Sometimes you gotta go from top to bottom.
Recently talked with a friend in a world of hurt. She's fine, mind you, but her organization is out of control careening from one crisis to the next in search of leadership.
Without going into detail suffice to say no one in the leadership team acts in charge or has a vision.
In a real-life tableau reminiscent of Jimmy Breslin's The Gang That Coulnd't Shoot Straight, no one can do anything right.
It ain't pretty.
In best case scenarios as new leaders ascend to the top of an organizational unit, a review of the existent leadership team talent reveals one or two players need to be changed out with the remainder developing in place to meet the new performance standards .
Unfortunatelty my career has been mostly turn-arounds and acquisitions: the runway is pretty short. After due diligence of the talent bench at times I've had to share the following prognosis with my leader: you gotta do over.
Sometimes a business is in such peril the only sustainable remedy is removal of virtually the entire leadership team and starting over. Not coincidentally this is a great time to remake the structure as well.
Bold step? Yes, and fraught with lots of challenges.
But that's what they pay us for, remember? If it were easy anybody could do it.
The Ultimate Solution
Replacing an entire leadership team is the final solution and can't be taken lightly. But this nuclear option is for real. Keep in mind Warren Buffet's sage advice: good teams can survive bad strategy; bad teams can't win even with good strategy.
So when is the right time to pull the plug and start over?
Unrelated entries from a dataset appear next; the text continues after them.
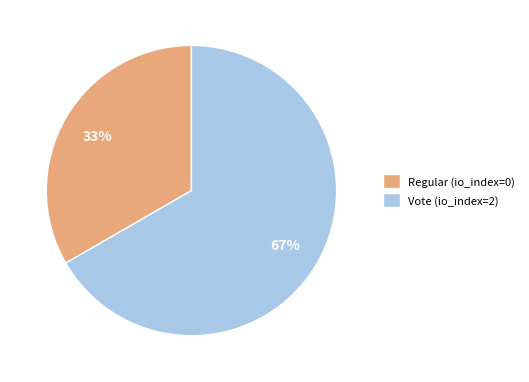

How many slices are in this pie chart?

2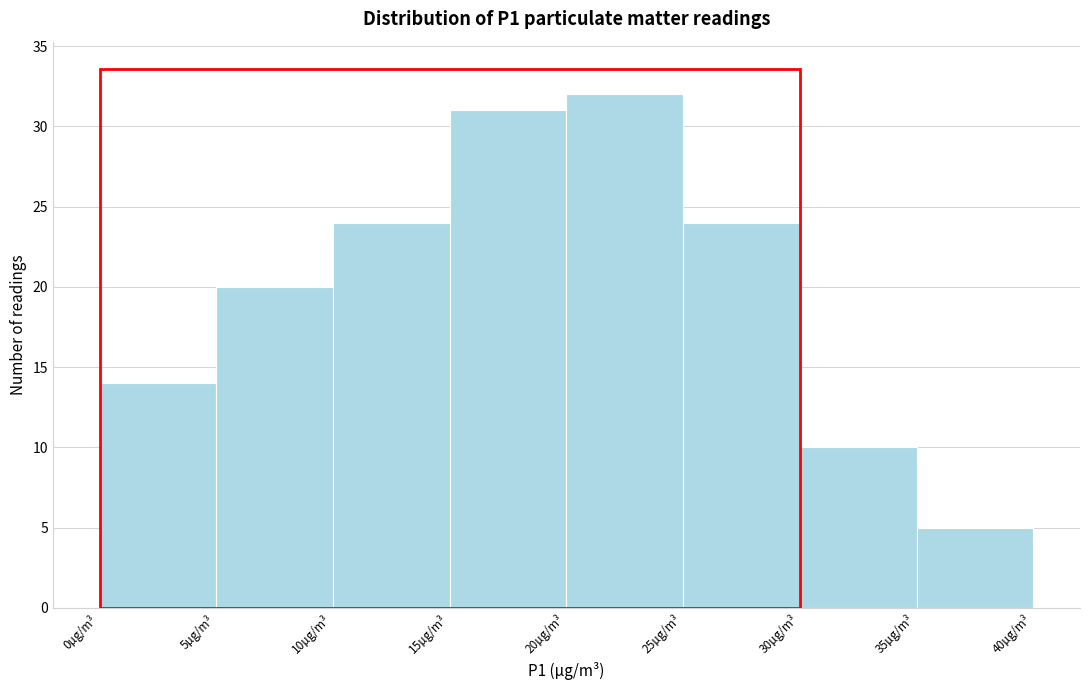

What is the height of the bar covering 15 to 20 on the x-axis? The values are not printed on the chart, so give them approximately, as read against the axis.

31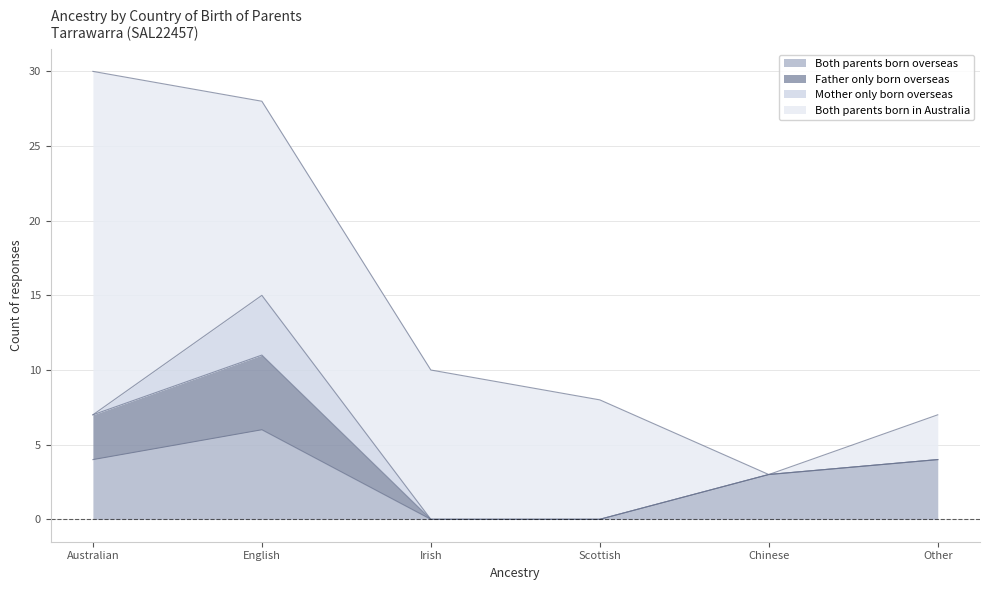

What is the average value of the Both parents born in Australia series?

10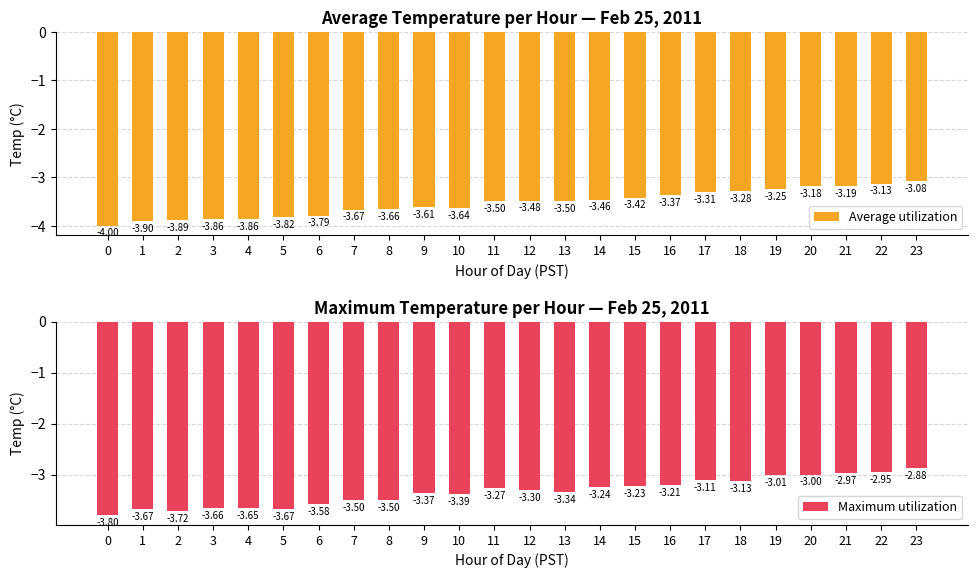

How many series are shown in this chart?

2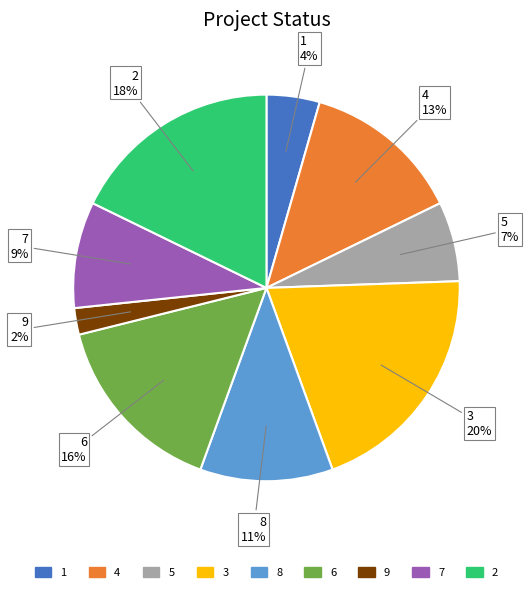

To the nearest percent, what portion does 9 represent?

2%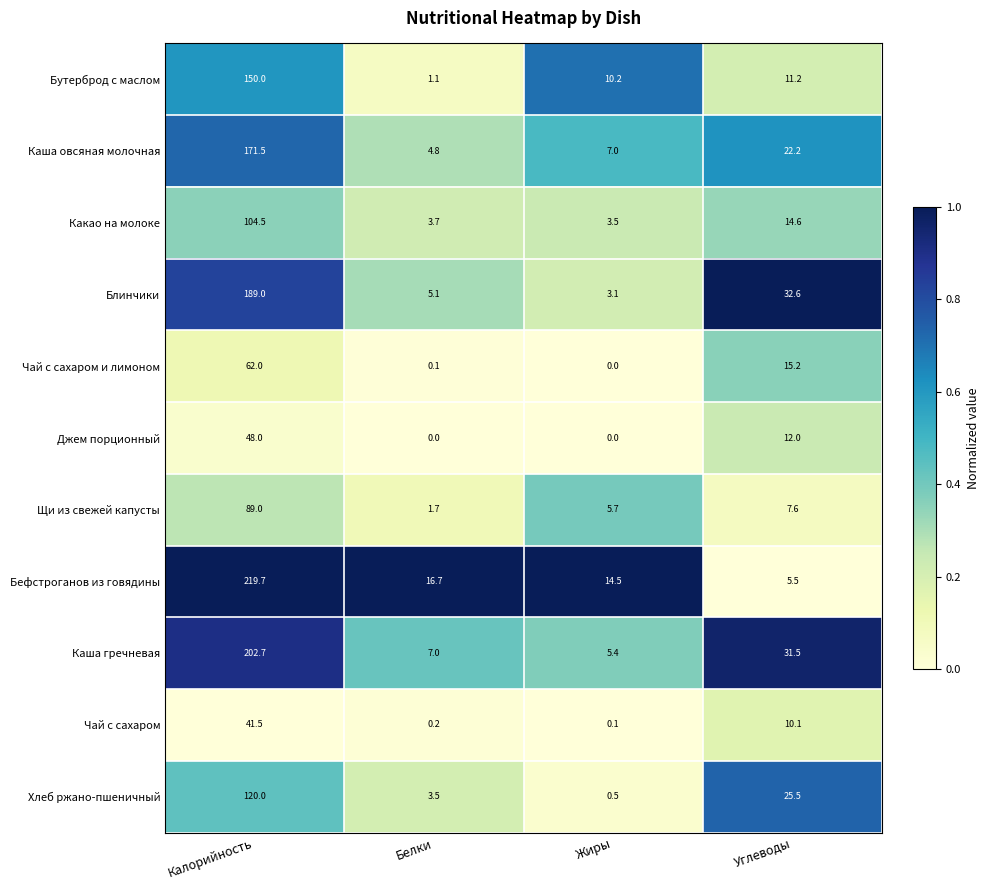

The Какао на молоке series shows 104.5 at Калорийность. True or false?

True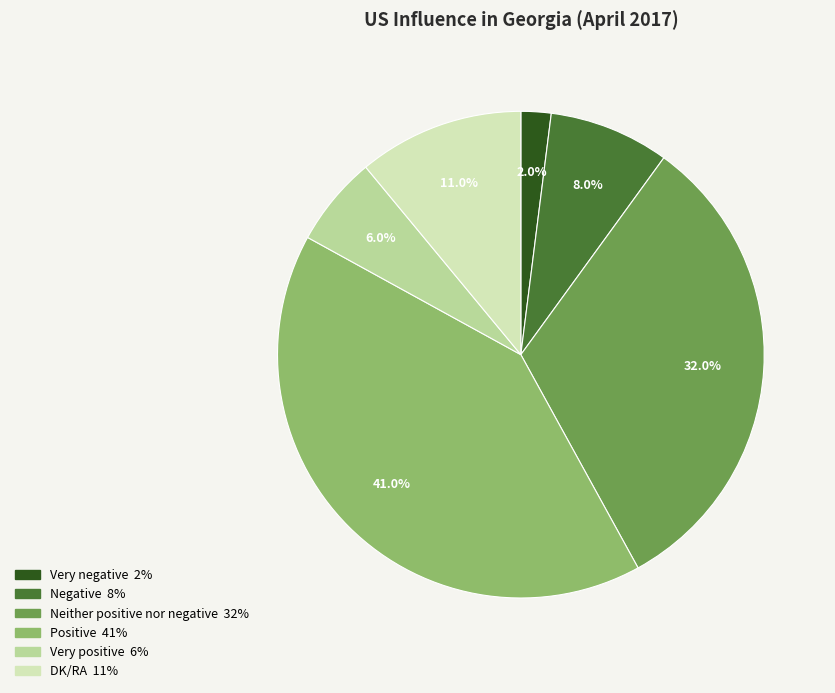

How many segments does this pie chart have?

6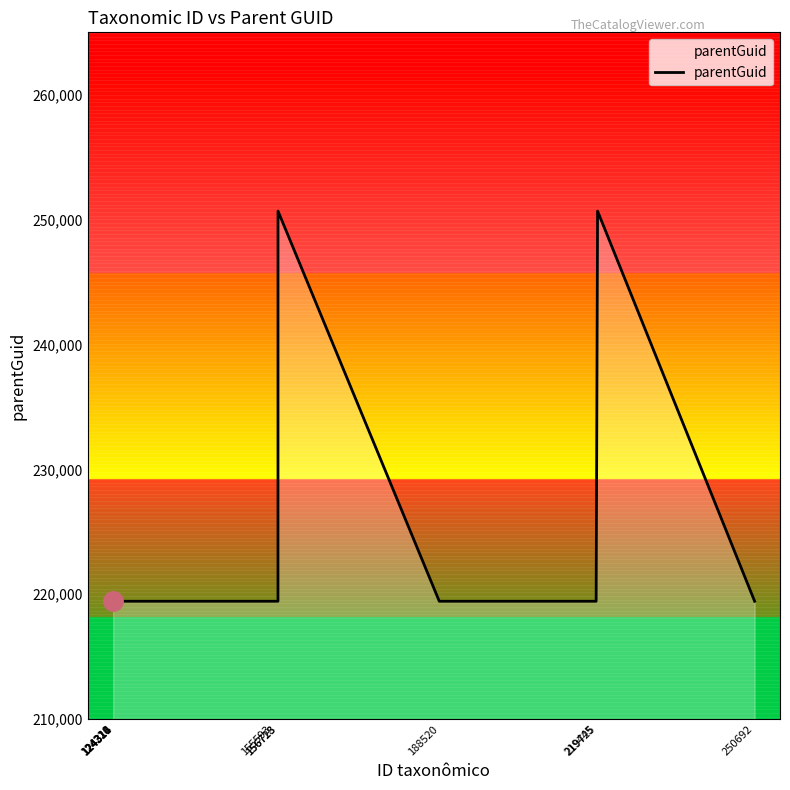

Is this an area chart (filled region under the line)?

No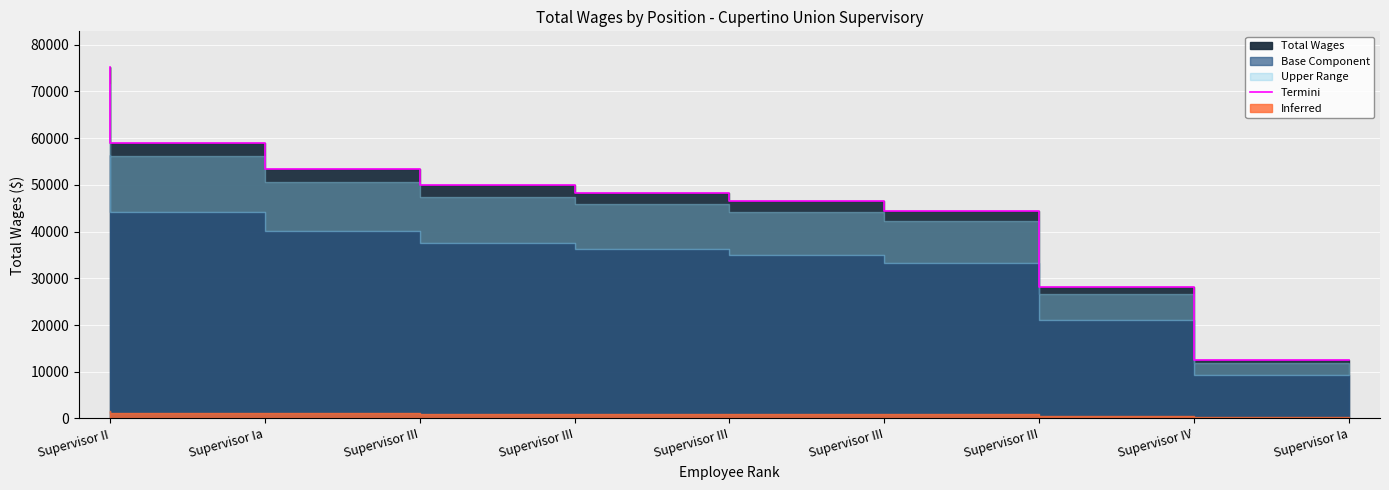

What is the label of the 4th point from the right?

Supervisor III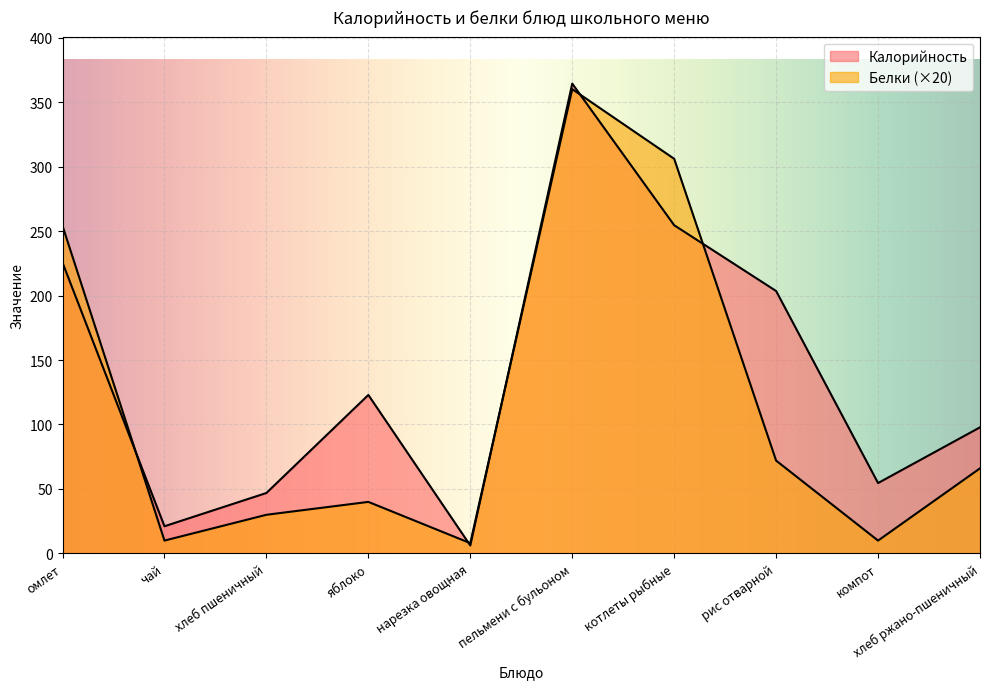

Rank the series by their average value, from lowest to highest.

Белки, Калорийность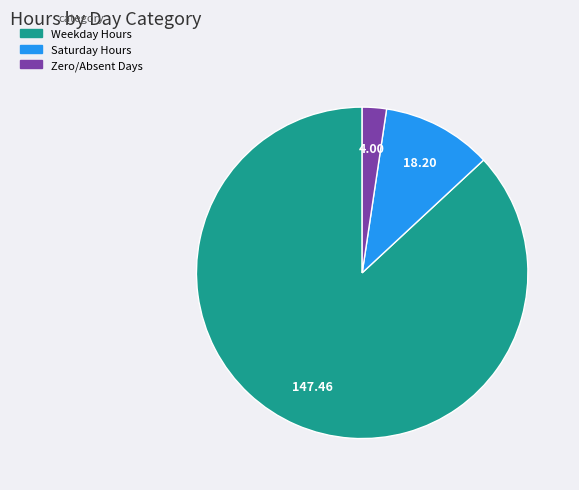

Is there any slice that represents more than half of the pie?

Yes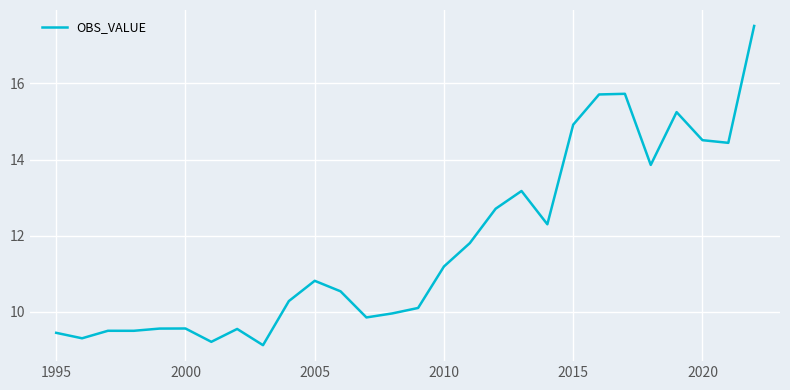

What is the maximum value shown in the chart?

17.5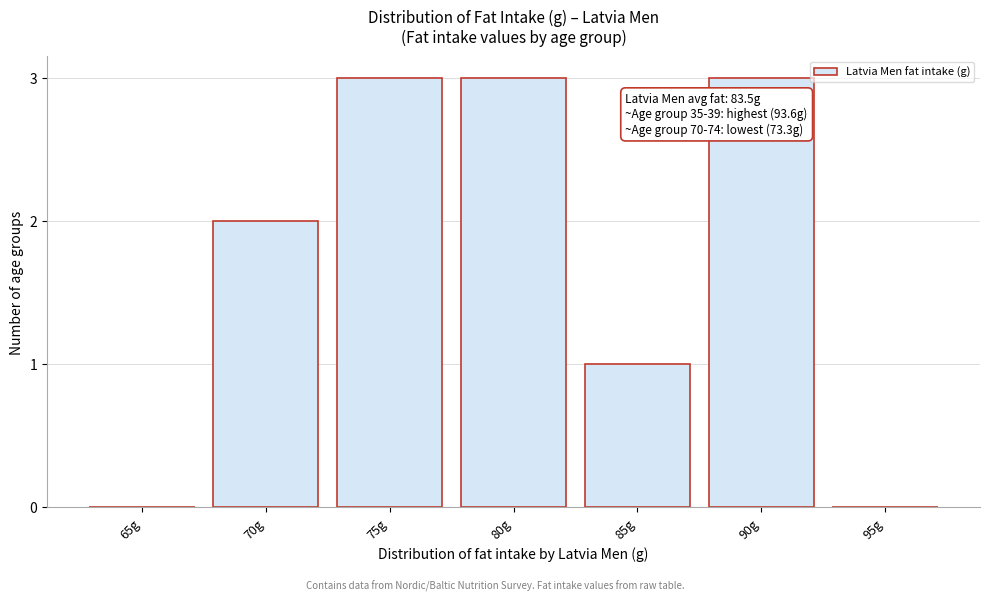

Reading right to left, what are all the values shown in this chart?

95g=0	90g=3	85g=1	80g=3	75g=3	70g=2	65g=0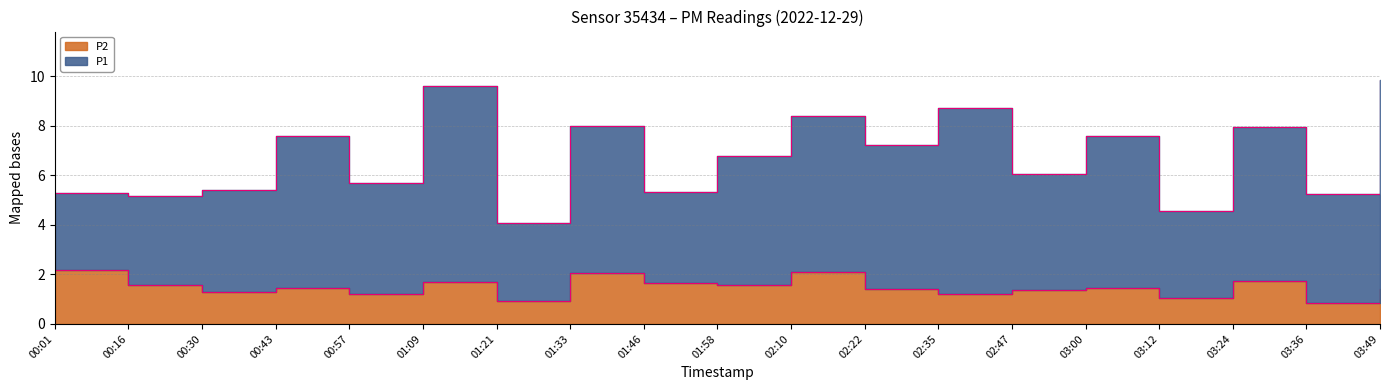

List the labels in order of value, largest first.

00:01, 02:10, 01:33, 03:24, 01:09, 01:46, 00:16, 01:58, 00:43, 03:00, 02:22, 03:49, 02:47, 00:30, 00:57, 02:35, 03:12, 01:21, 03:36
Here are some potential trigger points:
- revenues continue to decrease
- costs out of control
- the product pipeline is empty
- customers are abandoing you
- employee attrition is rising
Any of these on their own is alarming, yet in combination they can spell the end of the organization.
But more than anything, and especially so for a business in trouble, the sine qua non is strong and resolute leadership. When the team in charge looks more like Keystone Cops than cornerstone its time to move.
Businesses face peril for any number of reasons, external and internal. And while its hard to combat larger economic factors its virtually impossible to do so with a leadership team bereft of the eponymous leadership.
HR practioners seldom acknowledge the tactical option of removing – firing – leadership. We've devolved to the point where this is more likely a belated reaction versus planned intervention.
Remember the working definition of organization development? Planned intervention for improvement?
Sometimes you have to make a clean sweep to make improvement.